Constantly expanding research and development operations to increase the safety of motors, as well as an ever-increasing global need for power, are driving the thermal overload relay market to new heights.
In addition, the worldwide thermal overload relay market is expected to increase significantly in the next few years due to the growing tendency for reliable renewable energy industries to use power-producing methods.
The bimetallic strip segment is predicted to be most lucrative throughout the forecast period
In 2018, the bimetallic strip type segment maintained a considerable market share, and this trend is expected to continue during the projection period. When exposed to heat, a bimetallic strip consists of two adjacent metal strips that expand at separate rates.
When bimetallic strips are exposed to heat, one of the metal strips expands faster than the other, causing the strips to bend in shape and break the circuit. When the bimetallic strip cools, it returns to its original shape and permits electricity to flow. These factors are expected to drive the thermal overload relay market expansion in the forecasted time.

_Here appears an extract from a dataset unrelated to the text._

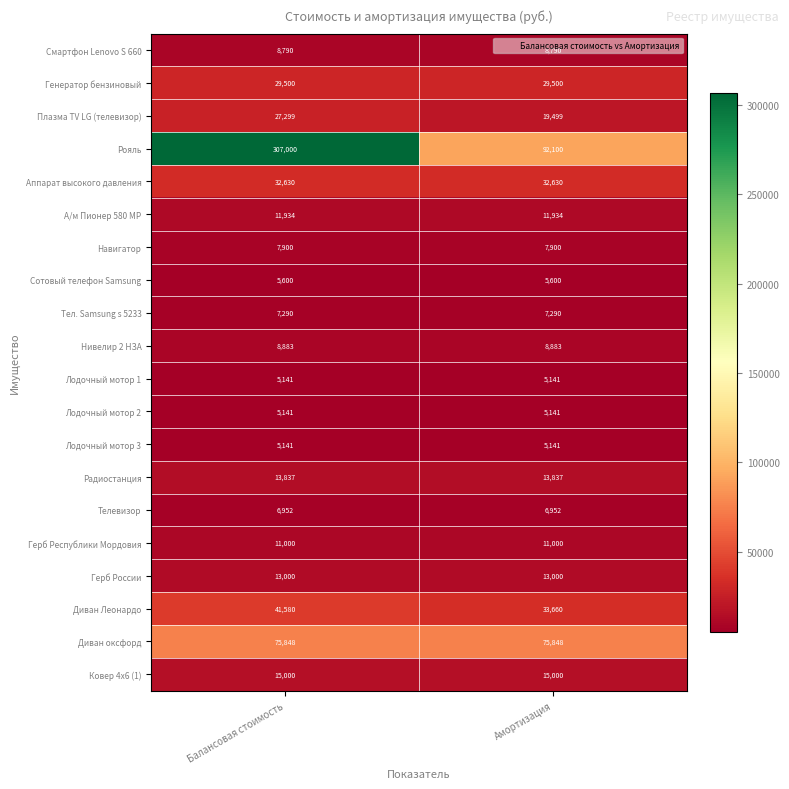

Which series has the largest total across all categories?

Рояль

The melting alloy type sector is expected to develop at a healthy rate during the forecast period. A heater coil, eutectic alloy, and a device for breaking the electric circuit makeup melting alloy overload relays.
Heater coils assess current fluctuations in engines, motors, and generators and convert the excess current into heat; the converted heat also determines whether the machine has exceeded its threshold capacity. This element is expected to promote market expansion in the next few years.
The manufacturing industry registered for the largest market size and is anticipated to grow at a notable rate during the estimated time.
The manufacturing industry has the largest market for thermal overload relays, and it is expected to dominate the global market in the next few years. The extensive use of thermal overload relays in the manufacturing industries to protect heavy motors and machinery from voltage and current fluctuations are attributable to this increase.
Increased manufacturing industries resulting from industrialization in developing nations, particularly China, India, Australia, and South Africa, are also expected to drive the thermal overload relay market forward over the forecast period.
As a result, the overload relay is critical to the device’s smooth and consistent performance. Our maintenance systems will be more reliable and safer if we have a good understanding of them. In this discipline, several developments are occurring, making overload relay more sophisticated and reliable.